New survey data shows lack of security support from C-level executives and diminishing security budgets
Despite a recent report from Gartner stating that cybercrime is now costing the global economy $5.2 trillion, a new study from Outpost24, an innovator in identifying and managing cyber security exposure, has revealed that almost one in ten (9 percent) organisations say their IT security budget is actually falling year over year.
The study, which was carried out in March 2019 at the RSA Conference in San Francisco, also revealed that 26 percent of organisations said their IT security budget is staying the say year over year, despite 62 percent stating that they do not know or do not believe that all their organisation’s most critical digital assets are comprehensively secured.
When survey respondents were asked what makes their organisation least prepared for cyberattacks, 31 percent said it was down to not having enough time to keep on top of threats targeting their organisation, while 21 percent said it was not having the inhouse knowledge and expertise to remediate and triage vulnerabilities found. Interestingly, 13 percent of respondents felt they did not have enough c-level buy-in to support security, while 26 percent said they didn’t believe their c-level executives and board members had a good enough understanding of the security threats targeting their organisation.
“The findings from our study highlight that there is a wide gap between security teams and budget holders which is putting organisations at risk.
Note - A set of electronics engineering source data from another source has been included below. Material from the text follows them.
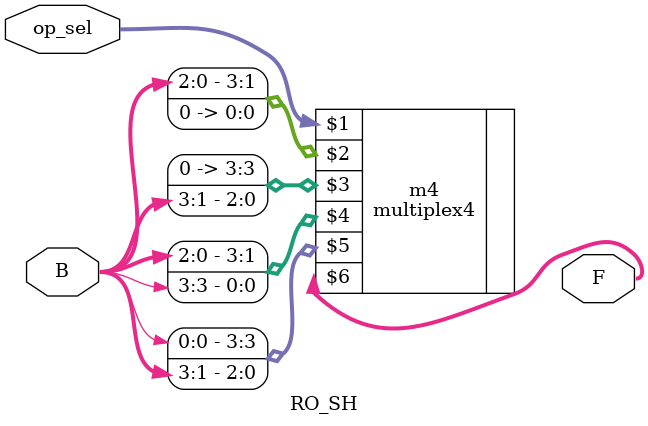
<source format=v>
module RO_SH (input [3:0] B,input [1:0] op_sel, output [3:0] F);

multiplex4 m4(op_sel, {B[2:0], 1'b0},  {1'b0, B[3:1]},  {B[2:0], B[3]}, {B[0], B[3:1]}, F);

endmodule 
</source>
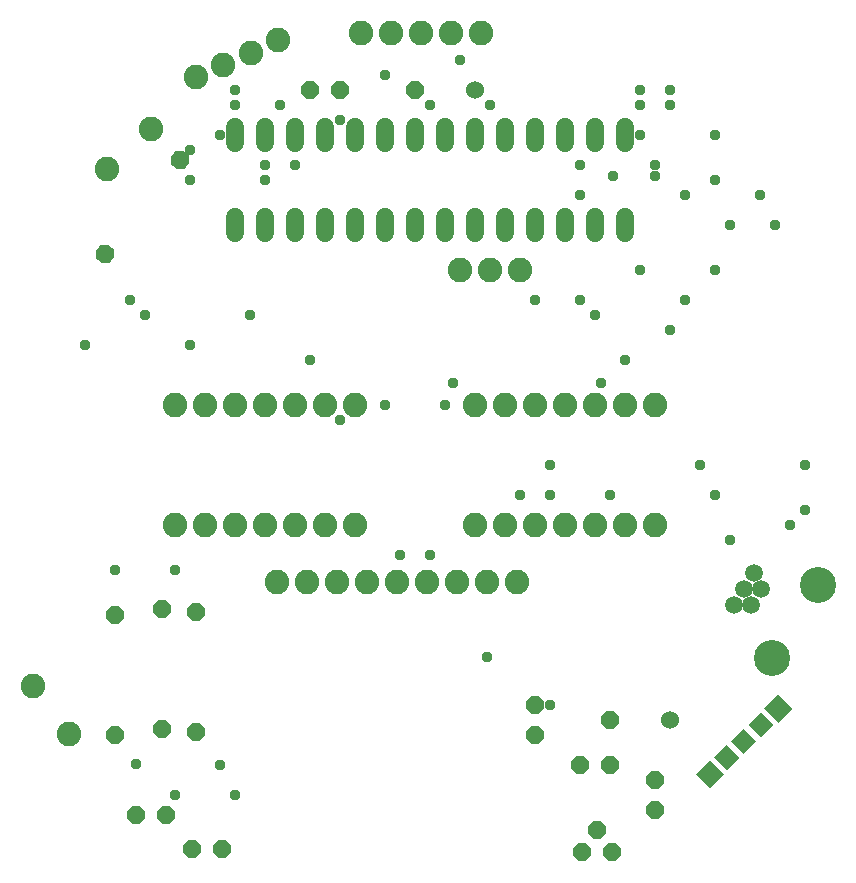
<source format=gbr>
G04 EAGLE Gerber RS-274X export*
G75*
%MOMM*%
%FSLAX34Y34*%
%LPD*%
%INSoldermask Top*%
%IPPOS*%
%AMOC8*
5,1,8,0,0,1.08239X$1,22.5*%
G01*
%ADD10P,1.649562X8X202.500000*%
%ADD11P,1.649562X8X292.500000*%
%ADD12P,1.649562X8X112.500000*%
%ADD13C,1.524000*%
%ADD14C,1.511200*%
%ADD15C,3.053200*%
%ADD16P,1.649562X8X253.800000*%
%ADD17C,1.524000*%
%ADD18R,1.711200X1.711200*%
%ADD19R,1.511200X1.511200*%
%ADD20P,1.649562X8X22.500000*%
%ADD21C,2.082800*%
%ADD22C,0.959600*%


D10*
X165100Y-241300D03*
X139700Y-241300D03*
D11*
X101600Y-190500D03*
X101600Y-215900D03*
D10*
X-63500Y330200D03*
X-88900Y330200D03*
D12*
X203200Y-279400D03*
X203200Y-254000D03*
D13*
X50800Y330200D03*
D10*
X0Y330200D03*
D13*
X215900Y-203200D03*
D10*
X165100Y-203200D03*
D14*
X269604Y-105833D03*
X278107Y-92279D03*
X286609Y-78725D03*
X284021Y-105432D03*
X292523Y-91878D03*
D15*
X340706Y-88460D03*
X301914Y-150300D03*
D10*
X-163830Y-312420D03*
X-189230Y-312420D03*
X-210820Y-283210D03*
X-236220Y-283210D03*
D11*
X-185420Y-111760D03*
X-185420Y-213360D03*
X-214630Y-109220D03*
X-214630Y-210820D03*
X-254000Y-114300D03*
X-254000Y-215900D03*
D16*
X-199378Y270786D03*
X-262902Y191494D03*
D17*
X-152400Y209296D02*
X-152400Y222504D01*
X-127000Y222504D02*
X-127000Y209296D01*
X-101600Y209296D02*
X-101600Y222504D01*
X-76200Y222504D02*
X-76200Y209296D01*
X-50800Y209296D02*
X-50800Y222504D01*
X-25400Y222504D02*
X-25400Y209296D01*
X0Y209296D02*
X0Y222504D01*
X25400Y222504D02*
X25400Y209296D01*
X50800Y209296D02*
X50800Y222504D01*
X76200Y222504D02*
X76200Y209296D01*
X101600Y209296D02*
X101600Y222504D01*
X127000Y222504D02*
X127000Y209296D01*
X152400Y209296D02*
X152400Y222504D01*
X177800Y222504D02*
X177800Y209296D01*
X177800Y285496D02*
X177800Y298704D01*
X152400Y298704D02*
X152400Y285496D01*
X127000Y285496D02*
X127000Y298704D01*
X101600Y298704D02*
X101600Y285496D01*
X76200Y285496D02*
X76200Y298704D01*
X50800Y298704D02*
X50800Y285496D01*
X25400Y285496D02*
X25400Y298704D01*
X0Y298704D02*
X0Y285496D01*
X-25400Y285496D02*
X-25400Y298704D01*
X-50800Y298704D02*
X-50800Y285496D01*
X-76200Y285496D02*
X-76200Y298704D01*
X-101600Y298704D02*
X-101600Y285496D01*
X-127000Y285496D02*
X-127000Y298704D01*
X-152400Y298704D02*
X-152400Y285496D01*
D18*
G36*
X294855Y-193012D02*
X307184Y-181147D01*
X319049Y-193476D01*
X306720Y-205341D01*
X294855Y-193012D01*
G37*
G36*
X237211Y-248484D02*
X249540Y-236619D01*
X261405Y-248948D01*
X249076Y-260813D01*
X237211Y-248484D01*
G37*
D19*
G36*
X281858Y-206907D02*
X292746Y-196429D01*
X303224Y-207317D01*
X292336Y-217795D01*
X281858Y-206907D01*
G37*
G36*
X267447Y-220775D02*
X278335Y-210297D01*
X288813Y-221185D01*
X277925Y-231663D01*
X267447Y-220775D01*
G37*
G36*
X253036Y-234643D02*
X263924Y-224165D01*
X274402Y-235053D01*
X263514Y-245531D01*
X253036Y-234643D01*
G37*
D20*
X166370Y-314960D03*
X153670Y-295910D03*
X140970Y-314960D03*
D21*
X-261476Y263707D03*
X-223664Y297633D03*
X-324002Y-174105D03*
X-293218Y-214515D03*
X55880Y378460D03*
X30480Y378460D03*
X5080Y378460D03*
X-20320Y378460D03*
X-45720Y378460D03*
X38100Y177800D03*
X63500Y177800D03*
X88900Y177800D03*
X86360Y-86360D03*
X60960Y-86360D03*
X35560Y-86360D03*
X10160Y-86360D03*
X-15240Y-86360D03*
X-40640Y-86360D03*
X-66040Y-86360D03*
X-91440Y-86360D03*
X-116840Y-86360D03*
X-203200Y-38100D03*
X-177800Y-38100D03*
X-152400Y-38100D03*
X-127000Y-38100D03*
X-101600Y-38100D03*
X-76200Y-38100D03*
X-50800Y-38100D03*
X-203200Y63500D03*
X-177800Y63500D03*
X-152400Y63500D03*
X-127000Y63500D03*
X-101600Y63500D03*
X-76200Y63500D03*
X-50800Y63500D03*
X203200Y63500D03*
X177800Y63500D03*
X152400Y63500D03*
X127000Y63500D03*
X101600Y63500D03*
X76200Y63500D03*
X50800Y63500D03*
X203200Y-38100D03*
X177800Y-38100D03*
X152400Y-38100D03*
X127000Y-38100D03*
X101600Y-38100D03*
X76200Y-38100D03*
X50800Y-38100D03*
X-185963Y341434D03*
X-162741Y351725D03*
X-139519Y362015D03*
X-116297Y372306D03*
D22*
X-236220Y-240030D03*
X-165100Y-241300D03*
X215900Y127000D03*
X152400Y139700D03*
X-190500Y279400D03*
X-165100Y292100D03*
X-152400Y317500D03*
X-114300Y317500D03*
X114300Y-190500D03*
X60960Y-149860D03*
X254000Y292100D03*
X190500Y292100D03*
X-279400Y114300D03*
X-190500Y114300D03*
X-152400Y330200D03*
X38100Y355600D03*
X-101600Y266700D03*
X-127000Y266700D03*
X-63500Y304800D03*
X-25400Y342900D03*
X-12700Y-63500D03*
X12700Y-63500D03*
X-241300Y152400D03*
X101600Y152400D03*
X254000Y177800D03*
X190500Y177800D03*
X-190500Y254000D03*
X-127000Y254000D03*
X317500Y-38100D03*
X330200Y-25400D03*
X292100Y241300D03*
X254000Y254000D03*
X215900Y317500D03*
X190500Y317500D03*
X63500Y317500D03*
X12700Y317500D03*
X165100Y-12700D03*
X254000Y-12700D03*
X228600Y241300D03*
X139700Y241300D03*
X-88900Y101600D03*
X177800Y101600D03*
X203200Y266700D03*
X139700Y266700D03*
X-63500Y50800D03*
X25400Y63500D03*
X-25400Y63500D03*
X31750Y82550D03*
X157480Y82550D03*
X203200Y257612D03*
X167640Y257810D03*
X-203200Y-266700D03*
X-152400Y-266700D03*
X-203200Y-76200D03*
X-254000Y-76200D03*
X-228600Y139700D03*
X-139700Y139700D03*
X114300Y-12700D03*
X88900Y-12700D03*
X266700Y-50800D03*
X330200Y12700D03*
X304800Y215900D03*
X266700Y215900D03*
X215900Y330200D03*
X190500Y330200D03*
X114300Y12700D03*
X241300Y12700D03*
X228600Y152400D03*
X139700Y152400D03*
M02*

</source>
With the average cost of data breaches exceeding $3.8 million, cybersecurity is very much a c-level and board member issue. Board members and c-level executives should have a comprehensive understanding of their organisation’s security posture and the attacks targeting them, they should then take this data and allocate budgets accordingly, before their business is disrupted or reputation is damaged,” said Bob Egner, VP of Outpost24.
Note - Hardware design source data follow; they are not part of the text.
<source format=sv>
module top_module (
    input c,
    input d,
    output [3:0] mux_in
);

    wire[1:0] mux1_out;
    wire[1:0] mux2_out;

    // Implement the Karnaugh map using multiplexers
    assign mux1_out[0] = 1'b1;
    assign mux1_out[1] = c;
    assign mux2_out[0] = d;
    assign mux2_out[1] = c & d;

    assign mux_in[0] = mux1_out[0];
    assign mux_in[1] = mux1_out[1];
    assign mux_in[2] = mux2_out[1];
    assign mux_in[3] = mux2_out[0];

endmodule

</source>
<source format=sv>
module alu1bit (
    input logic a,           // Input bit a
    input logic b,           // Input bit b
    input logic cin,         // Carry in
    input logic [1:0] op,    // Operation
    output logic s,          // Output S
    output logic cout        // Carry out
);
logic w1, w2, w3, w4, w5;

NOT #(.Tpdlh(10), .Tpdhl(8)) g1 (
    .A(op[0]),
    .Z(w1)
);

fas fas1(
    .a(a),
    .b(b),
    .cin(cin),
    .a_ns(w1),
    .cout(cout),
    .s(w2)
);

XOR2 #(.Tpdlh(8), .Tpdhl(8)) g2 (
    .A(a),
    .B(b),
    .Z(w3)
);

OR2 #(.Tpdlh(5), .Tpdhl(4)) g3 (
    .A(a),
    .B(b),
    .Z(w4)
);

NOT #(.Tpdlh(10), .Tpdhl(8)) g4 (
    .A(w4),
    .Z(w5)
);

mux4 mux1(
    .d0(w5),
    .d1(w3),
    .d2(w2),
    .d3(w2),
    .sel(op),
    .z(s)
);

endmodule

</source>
Survey respondents were also asked about the frequency of security assessments on their network, cloud infrastructure, their end points, web applications, data and their users. The findings revealed that seven percent never run assessments on their web applications, users, end points or data, while 13 percent said they never run assessments on their cloud infrastructure. The good news is that a majority of respondents said they carry out continuous monitoring across their technology stack, however, these findings contrast with the 62 percent of responses to the study that said they do not know or do not believe that all their organisation’s most critical digital assets are comprehensively secured.
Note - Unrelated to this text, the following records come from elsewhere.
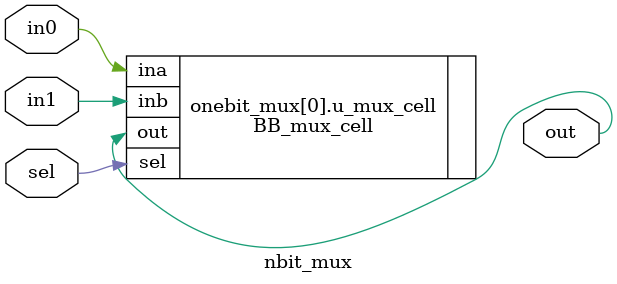
<source format=v>
module nbit_mux #(
    parameter WIDTH = 1
) (
    input  [WIDTH-1:0] in0,
    input  [WIDTH-1:0] in1,
    input              sel,
    output [WIDTH-1:0] out
);

  generate
    genvar i;
    for (i = 0; i < WIDTH; i = i + 1) begin : onebit_mux
      BB_mux_cell u_mux_cell (
          .ina(in0[i]),  //0
          .inb(in1[i]),  //1
          .sel(sel),
          .out(out[i])
      );
    end
  endgenerate

endmodule

</source>
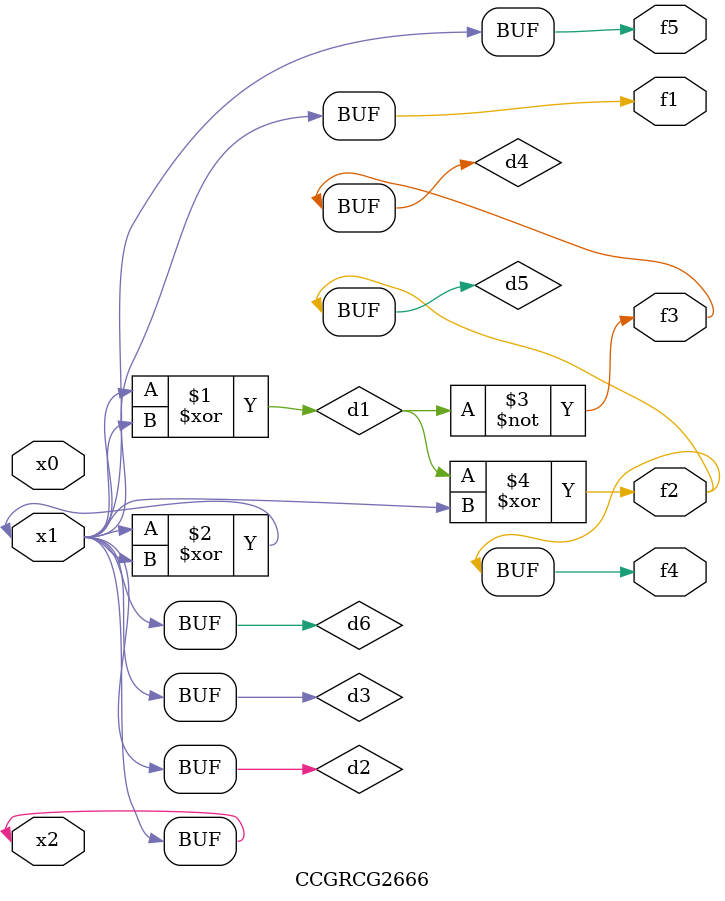
<source format=v>
module CCGRCG2666(
	input x0, x1, x2,
	output f1, f2, f3, f4, f5
);

	wire d1, d2, d3, d4, d5, d6;

	xor (d1, x1, x2);
	buf (d2, x1, x2);
	xor (d3, x1, x2);
	nor (d4, d1);
	xor (d5, d1, d2);
	buf (d6, d2, d3);
	assign f1 = d6;
	assign f2 = d5;
	assign f3 = d4;
	assign f4 = d5;
	assign f5 = d6;
endmodule

</source>
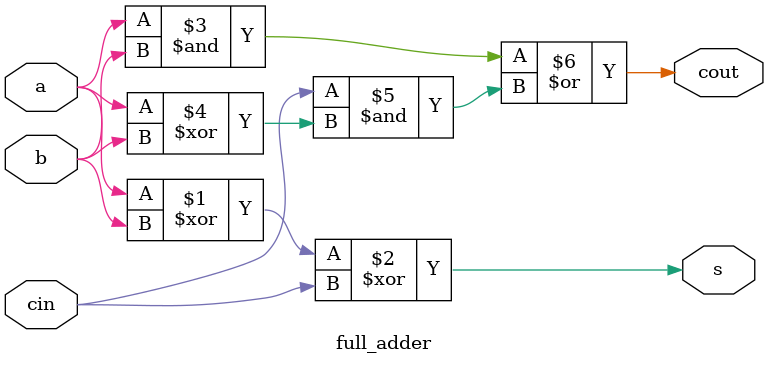
<source format=v>
module full_adder(
    input a,
    input b,
    input cin,
    output cout,
    output s
);

assign s = a ^ b ^ cin;
assign cout = a & b | ( cin & (a ^ b) );

endmodule

</source>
The respondents that claim to carry out continuous security assessments, include:
- 33 percent continuously carry out security assessments on their network
- 29 percent continuously carry out security assessments on their cloud infrastructure
- 36 percent continuously carry out security assessments on their end points
- 34 percent continuously carry out security assessments on their web applications
- 31 percent continuously carry out security assessments on their data
- 31 percent continuously carry out security assessments on their users
“While it is positive to see a lot of organisations are carrying out continuous security assessments, we would ideally like these numbers to be a lot higher. If organisations are not monitoring their security posture, then the door is left open to malware and attackers that could be avoided. It is also interesting to see that so many organisations are struggling to carry out remediation and triage of security vulnerabilities. If an organisation does not have the in-house capabilities to carry out these tasks, they should look to outsource it to a third-party who can offer expertise in the area and ensure all vulnerabilities are comprehensively mitigated before they are exploited maliciously,” continued Egner.